__Problem description__:
The full set of lines below has to be duplicated exactly, with no picture kept.

Records for the exercise: Begin

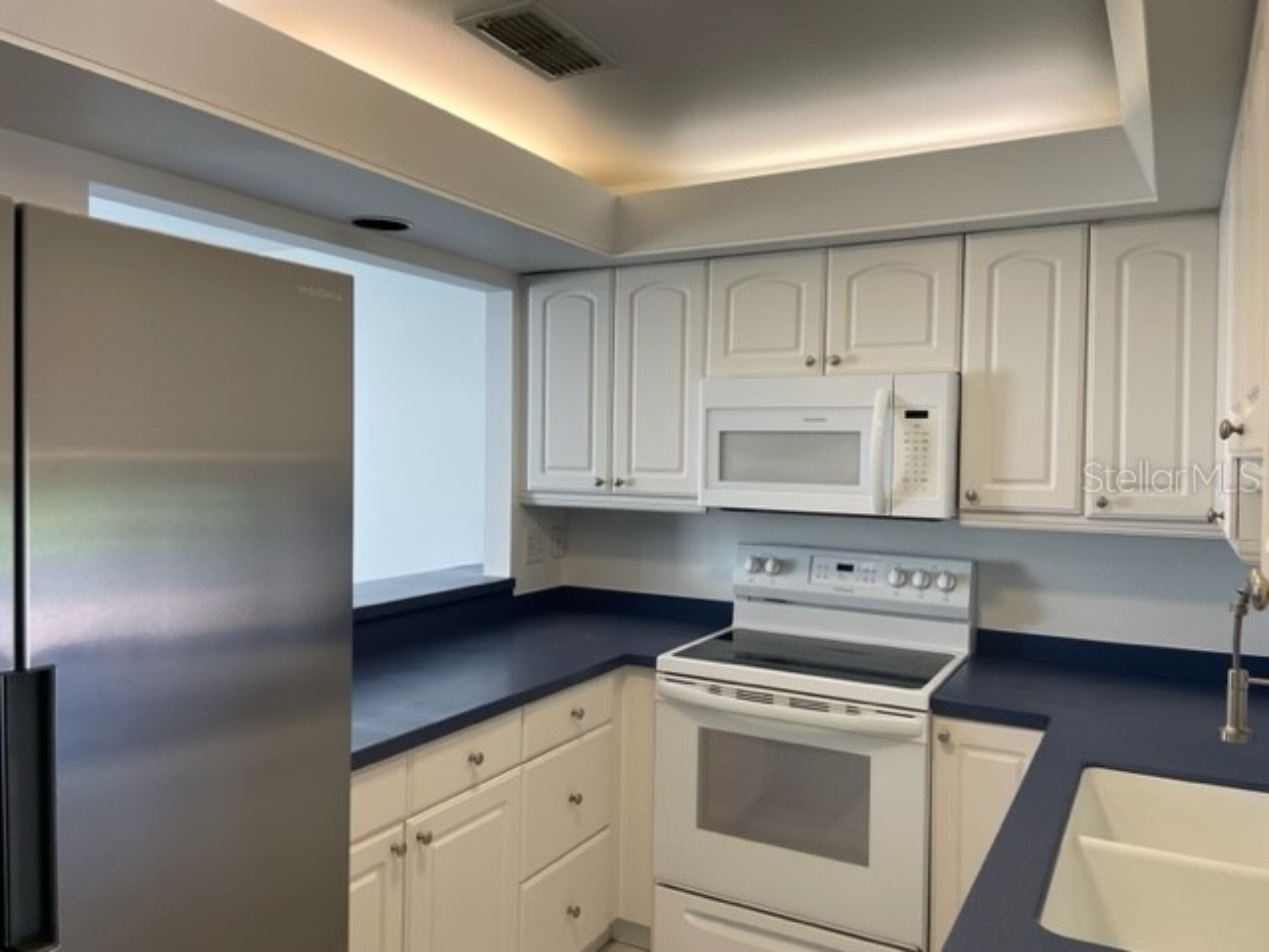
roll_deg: -1.0
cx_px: 634
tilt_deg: -1.7
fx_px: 953
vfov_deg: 53.1
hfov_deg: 67.3
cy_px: 476
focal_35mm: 26
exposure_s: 1/120
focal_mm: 4.2
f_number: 1.6
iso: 64
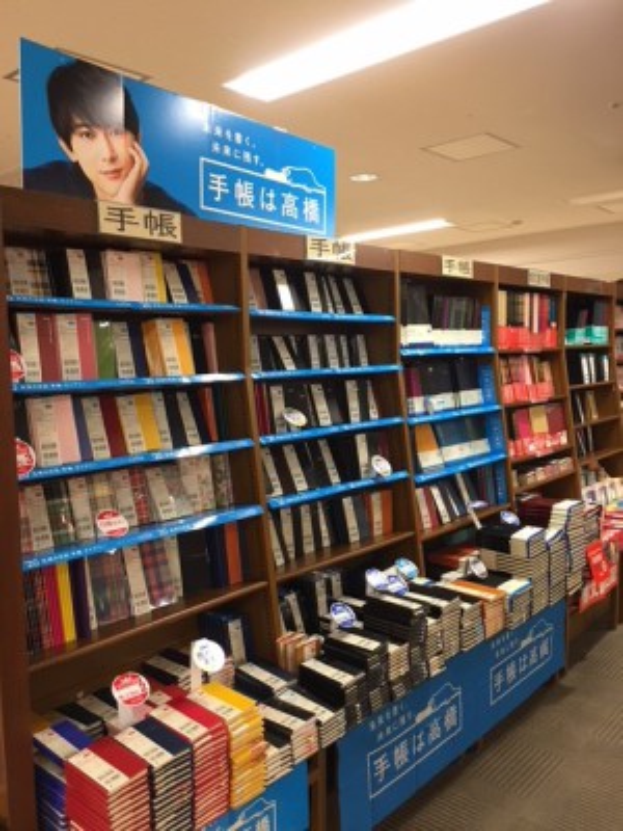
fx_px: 696
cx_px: 312
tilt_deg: -3.3
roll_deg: +1.3
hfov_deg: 48.2
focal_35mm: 29
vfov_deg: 61.7
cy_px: 416
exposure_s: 1/15
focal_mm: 4.15
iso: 40
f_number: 2.2
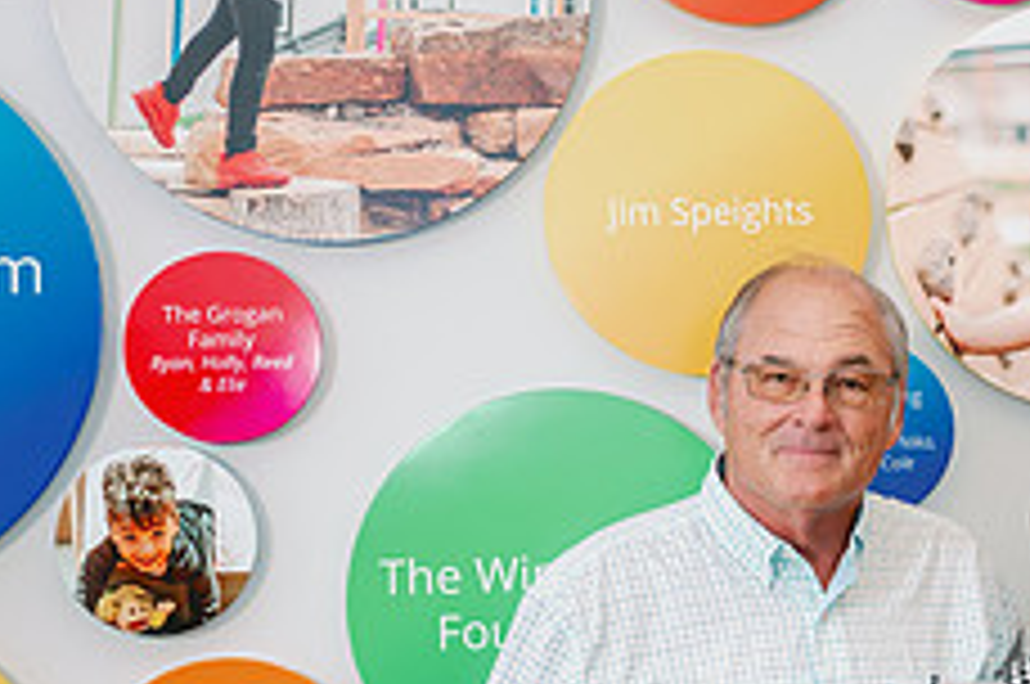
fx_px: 2971
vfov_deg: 13.1
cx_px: 1075
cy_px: 446
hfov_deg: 19.0
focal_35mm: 104
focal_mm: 41
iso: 400
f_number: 4
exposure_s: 1/200
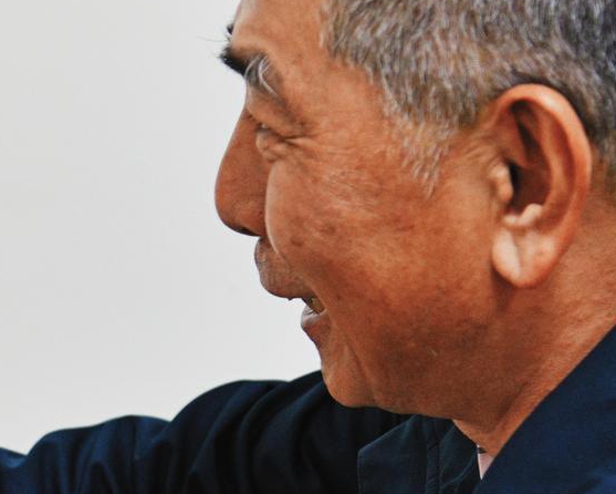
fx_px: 3684
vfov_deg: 7.6
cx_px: -254
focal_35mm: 202
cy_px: 460
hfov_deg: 9.3
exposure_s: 1/60
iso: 800
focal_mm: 60
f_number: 4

Records for the exercise: End

__Answer box__:
roll_deg: -1.0
cx_px: 634
tilt_deg: -1.7
fx_px: 953
vfov_deg: 53.1
hfov_deg: 67.3
cy_px: 476
focal_35mm: 26
exposure_s: 1/120
focal_mm: 4.2
f_number: 1.6
iso: 64
fx_px: 696
cx_px: 312
tilt_deg: -3.3
roll_deg: +1.3
hfov_deg: 48.2
focal_35mm: 29
vfov_deg: 61.7
cy_px: 416
exposure_s: 1/15
focal_mm: 4.15
iso: 40
f_number: 2.2
fx_px: 2971
vfov_deg: 13.1
cx_px: 1075
cy_px: 446
hfov_deg: 19.0
focal_35mm: 104
focal_mm: 41
iso: 400
f_number: 4
exposure_s: 1/200
fx_px: 3684
vfov_deg: 7.6
cx_px: -254
focal_35mm: 202
cy_px: 460
hfov_deg: 9.3
exposure_s: 1/60
iso: 800
focal_mm: 60
f_number: 4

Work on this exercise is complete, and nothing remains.